Self confidence and attitude are vital if you want to succeed in your sport.

Exercise and self-confidence

Exercise and self-confidence tend to go together. It takes self-confidence to make a commitment to regular exercise, and exercise in turn increases that self-confidence. Many athletes work hard to increase their self-confidence so they’ll be successful in their chosen sport.

When psychologists study exercise adherence, they often talk about a special type of self-confidence, known as self-efficacy. Self-efficacy refers to peoples’ beliefs about what they can achieve. The term was originally used to refer to a person’s sense of confidence in a specific realm, for example, sticking to an exercise program. Psychologists also use the term general self-efficacy to refer to peoples’ beliefs about their abilities to reach personal goals and overcome obstacles in daily life.
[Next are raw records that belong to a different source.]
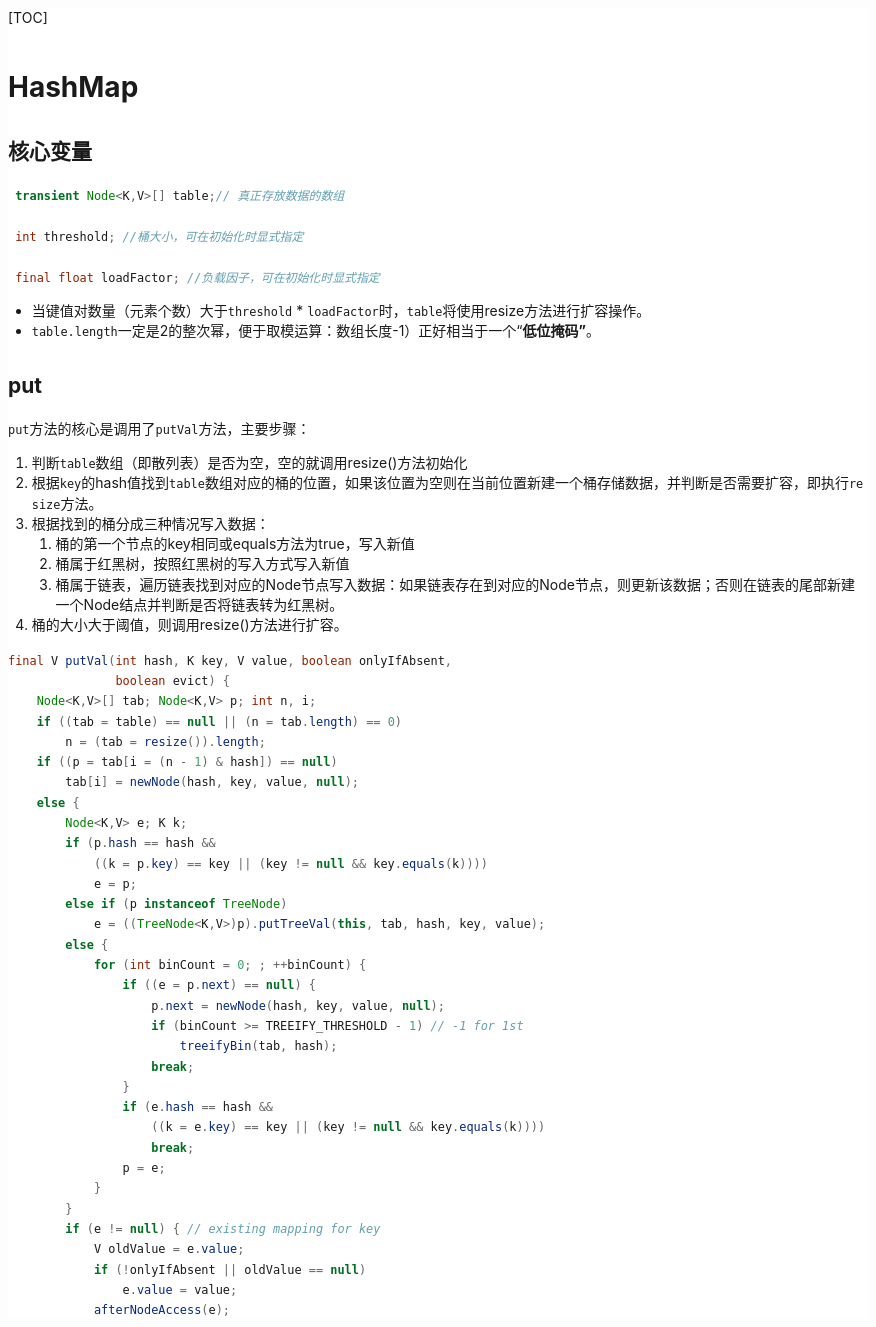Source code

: [TOC]



# HashMap

## 核心变量

 ```java
  transient Node<K,V>[] table;// 真正存放数据的数组
  
  int threshold; //桶大小，可在初始化时显式指定
  
  final float loadFactor; //负载因子，可在初始化时显式指定
 ```

* 当键值对数量（元素个数）大于`threshold` * `loadFactor`时，`table`将使用resize方法进行扩容操作。
* `table.length`一定是2的整次幂，便于取模运算：数组长度-1）正好相当于一个“**低位掩码”**。

## put

`put`方法的核心是调用了`putVal`方法，主要步骤：

1. 判断`table`数组（即散列表）是否为空，空的就调用resize()方法初始化
2. 根据`key`的hash值找到`table`数组对应的桶的位置，如果该位置为空则在当前位置新建一个桶存储数据，并判断是否需要扩容，即执行`resize`方法。
3. 根据找到的桶分成三种情况写入数据：
   1. 桶的第一个节点的key相同或equals方法为true，写入新值
   2. 桶属于红黑树，按照红黑树的写入方式写入新值
   3. 桶属于链表，遍历链表找到对应的Node节点写入数据：如果链表存在到对应的Node节点，则更新该数据；否则在链表的尾部新建一个Node结点并判断是否将链表转为红黑树。
4. 桶的大小大于阈值，则调用resize()方法进行扩容。

```java
final V putVal(int hash, K key, V value, boolean onlyIfAbsent,
               boolean evict) {
    Node<K,V>[] tab; Node<K,V> p; int n, i;
    if ((tab = table) == null || (n = tab.length) == 0)
        n = (tab = resize()).length;
    if ((p = tab[i = (n - 1) & hash]) == null)
        tab[i] = newNode(hash, key, value, null);
    else {
        Node<K,V> e; K k;
        if (p.hash == hash &&
            ((k = p.key) == key || (key != null && key.equals(k))))
            e = p;
        else if (p instanceof TreeNode)
            e = ((TreeNode<K,V>)p).putTreeVal(this, tab, hash, key, value);
        else {
            for (int binCount = 0; ; ++binCount) {
                if ((e = p.next) == null) {
                    p.next = newNode(hash, key, value, null);
                    if (binCount >= TREEIFY_THRESHOLD - 1) // -1 for 1st
                        treeifyBin(tab, hash);
                    break;
                }
                if (e.hash == hash &&
                    ((k = e.key) == key || (key != null && key.equals(k))))
                    break;
                p = e;
            }
        }
        if (e != null) { // existing mapping for key
            V oldValue = e.value;
            if (!onlyIfAbsent || oldValue == null)
                e.value = value;
            afterNodeAccess(e);
```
Numerous studies have found what common sense would predict: People who strongly believe they can stick to an exercise program, do. What’s more, they exert a great deal of effort to accomplish this goal, persisting in the face of those difficulties that inevitably arise. Similarly, people who believe they will fail usually do. In other words, there is truth to the adage, “Whether you believe you can, or whether you believe you can’t, you are right!”

Most of us use the word self-esteem to refer to our basic self-regard — how we feel about ourselves. Self-esteem is the evaluative component of self-concept, which refers to a broader notion of who we are. Self-concept is how we might describe ourselves; self-esteem is our evaluation of this description. In reality, the two tend to go hand-in-hand, since we generally ascribe value to the qualities we describe as our self-concept.

Researchers often study self-esteem in specific areas, such as social confidence, scholastic ability, appearance and physical ability. All areas contribute to global self-esteem, which refers to a general sense of self-worth.

What does this have to do with exercise? One way to improve global self-esteem is to improve self-esteem in a specific area, such as physical ability. Teachers often notice that students who become more proficient at something they are practicing seem to shine in other areas as well. Good physical educators try to structure exercise experiences in ways that promote feelings of mastery and success, whether they are teaching children how to play soccer or octagenarians how to use free weights. Feelings of success enhance self-efficacy and self-esteem, which are good things in and of themselves. What’s more, feelings of self-efficacy and positive self-esteem increase the likelihood that students will continue in these pursuits.

Exercise instructors and personal trainers can do many things to increase their clients’ self-confidence so that they will stick to their exercise programs. Adherence may, in turn, increase clients’ evaluations of their physical abilities, and in some cases, increase global self-esteem.

We all need an occasional attitude adjustment. Financial burdens, work difficulties, family problems or just everyday annoyances can cause anyone to slide into a negative mode. The following will help you change your attitude.


The process starts with a review of the stages of attitude change. First, carefully listen to your feelings and identify the emotions you are experiencing. Second, analyze your actions by categorizing what you do and what you think about. Third, control your thoughts to limit the negative ones. Fourth, go public and let others know what you are attempting to do. Finally, develop specific skills for lifestyle changes. Following are 10 tips for shifting from a negative attitude to a more positive one.

1) Develop your sense of humor. Laughter is often the best medicine. Laughter can relax nerves, improve digestion and help blood circulation. Although it may not be appropriate to laugh away a serious problem, laughter can improve your attitude and help you to better cope with problems. If you were not born with a sense of humor, one can be developed. With practice, anyone can laugh.

2) Play often and take time for physical activity. Take a few minutes at work every day to play. Make up a game. If anyone asks what you are doing, just tell them you’re testing a new stress management technique. If you need some ideas, ask your children, nieces, nephews, etc.

3) Change your scenery. Go for a walk, get away for the weekend or plan a vacation. Spending time in pleasant surroundings can help to revive and refresh you.

4) Think about, talk about and reward yourself for jobs well done. We all have things in our lives that make us proud. Focusing on these “winners” can help us to spend less time focusing on negative events.

5) Surround yourself with positive people. Although negative people cannot always be avoided, you do have the power to choose optimistic friends. Even though it may sound harsh, either repair or taper negative relationships.

6) Use the tools in your attitude adjustment tool box. Your tools may include exercising, talking to a trusted friend or relying on spiritual beliefs.

7) Add new tools to your adjustment toolbox. Take dance or acting lessons, or learn a new sport. These can give you a sense of accomplishment and add to your list of jobs well done.

8) Help a friend in need. The more you give away a positive attitude, the stronger yours grows — even if you don’t feel like helping initially.

9) Improve yourself. Everyone goes through periods when they feel less confident, less attractive or less fashionable. Get a makeover, haircut or new outfit if it makes you feel better.

10) Decide what you are going to be when you grow up. Regardless of your age, are you really enjoying what you are doing in your personal and professional life? If not, it may be time to consider your options.